Nuestra Señora de Monasterio Chapel

Today an tiny nun, probably in her 80’s, blessed us.

We were walking out of the tiny town of Rabe de las Calzadas and came upon a tiny chapel. The door was open so we went in and were greeted by a smiling woman. After stamping our pilgrim credentials,  she offered us a small medal and a blessing. We agreed, and she put her hand on each of our heads, said each of our names, and recited a prayer in Spanish.

Gotta say, the whole thing left both of us kind of verklempt. It felt generous and gentle and earnest.

This woman probably blessed over a hundred people today, and surely we weren’t the only ones who felt cared for in the moment.

It was a lovely moment.

We took an English translation of the prayer. I won’t retype the whole thing, but here are parts of her prayer for us:

May the medal be our shield and strength on the WAY,

May we find peace in our lives,

May we be helped to love the weakest,

May we be moved to walk in truth and justice.

Amen.

Camino marker on the way out of Burgos (can you see us in this pic?)
Descending into the valley and Hornillas del Camino
One of several murals in Rabe de las Calzadas

Break day in Burgos

We spent some of our break day in Burgos doing laundry. Lori met some other American Camino walkers at the nearby laundromat who helped her figure out the machines, soap, & money.

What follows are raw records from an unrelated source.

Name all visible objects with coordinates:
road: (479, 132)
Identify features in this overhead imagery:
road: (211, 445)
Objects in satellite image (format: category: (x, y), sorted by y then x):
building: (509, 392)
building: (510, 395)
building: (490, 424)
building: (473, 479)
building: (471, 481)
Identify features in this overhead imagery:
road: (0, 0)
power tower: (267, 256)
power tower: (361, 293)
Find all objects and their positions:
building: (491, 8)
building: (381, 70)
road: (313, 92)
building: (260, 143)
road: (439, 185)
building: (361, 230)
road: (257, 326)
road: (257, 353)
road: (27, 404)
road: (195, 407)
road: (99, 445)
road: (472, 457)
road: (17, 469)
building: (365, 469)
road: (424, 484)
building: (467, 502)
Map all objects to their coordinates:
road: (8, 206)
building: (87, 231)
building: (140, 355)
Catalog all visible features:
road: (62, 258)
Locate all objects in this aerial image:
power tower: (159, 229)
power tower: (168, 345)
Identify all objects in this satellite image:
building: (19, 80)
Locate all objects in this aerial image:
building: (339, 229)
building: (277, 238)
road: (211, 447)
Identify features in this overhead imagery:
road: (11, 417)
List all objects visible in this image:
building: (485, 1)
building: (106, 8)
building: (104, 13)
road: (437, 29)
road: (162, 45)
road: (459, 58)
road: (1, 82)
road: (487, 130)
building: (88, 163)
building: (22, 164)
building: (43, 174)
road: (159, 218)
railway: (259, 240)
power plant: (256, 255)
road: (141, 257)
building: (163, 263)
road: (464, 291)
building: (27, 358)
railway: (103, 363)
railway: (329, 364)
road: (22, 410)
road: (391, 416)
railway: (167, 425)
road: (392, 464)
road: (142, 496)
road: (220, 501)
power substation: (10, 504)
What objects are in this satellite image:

Jane rested her sore heel & then we both went out to tour the gothic Burgos Cathedral here, after sampling chocolate treats in an outdoor cafe near the River Arlanzón.

And we did manage to meet up with our Camino friends Ingrid & Andy (from Australia) this evening for tapas near the Plaza Mayor in the medieval part of the city.

Walking the Camino can be physically hard, but in its ever moving/shifting community of people, it’s easy to strike up conversations, share stories, and find joy in making new friends from across the world.

Short blog for a long day

Lori in the foreground, Burgos in the distance

Here is a truth about cities. No matter how beautiful, interesting, historic, and charming they are, they also have their functional, industrial parts — usually on the outskirts — but there, nonetheless.

Gate

This is Burgos…

Cathedral de Santa Maria

this is Burgos…

Fountains along river walk

this is Burgos, and…

Highway

THIS is also Burgos!

Today we walked 16 miles. We started in a lovely little town & had a slow climb through fields and woods. At about mile five after a slightly late start, we crested a hill around noon, and the Pico river valley opened before us. We could see Burgos in the distance.

We passed a noisy quarry, walked along the edge of a small highway, then along the edge of a MAJOR highway, skirted an airport, and then did another two hours through an industrial corridor with thundering traffic, still following the Camino. (The picture shows a relatively calm stretch when Lori finally had the nerve to stop and snap a photo.)

Eventually, we got to the beautiful bits of Burgos, grateful for a nice quiet room (arrived at the hotel around 6) and a rest day tomorrow to look forward to.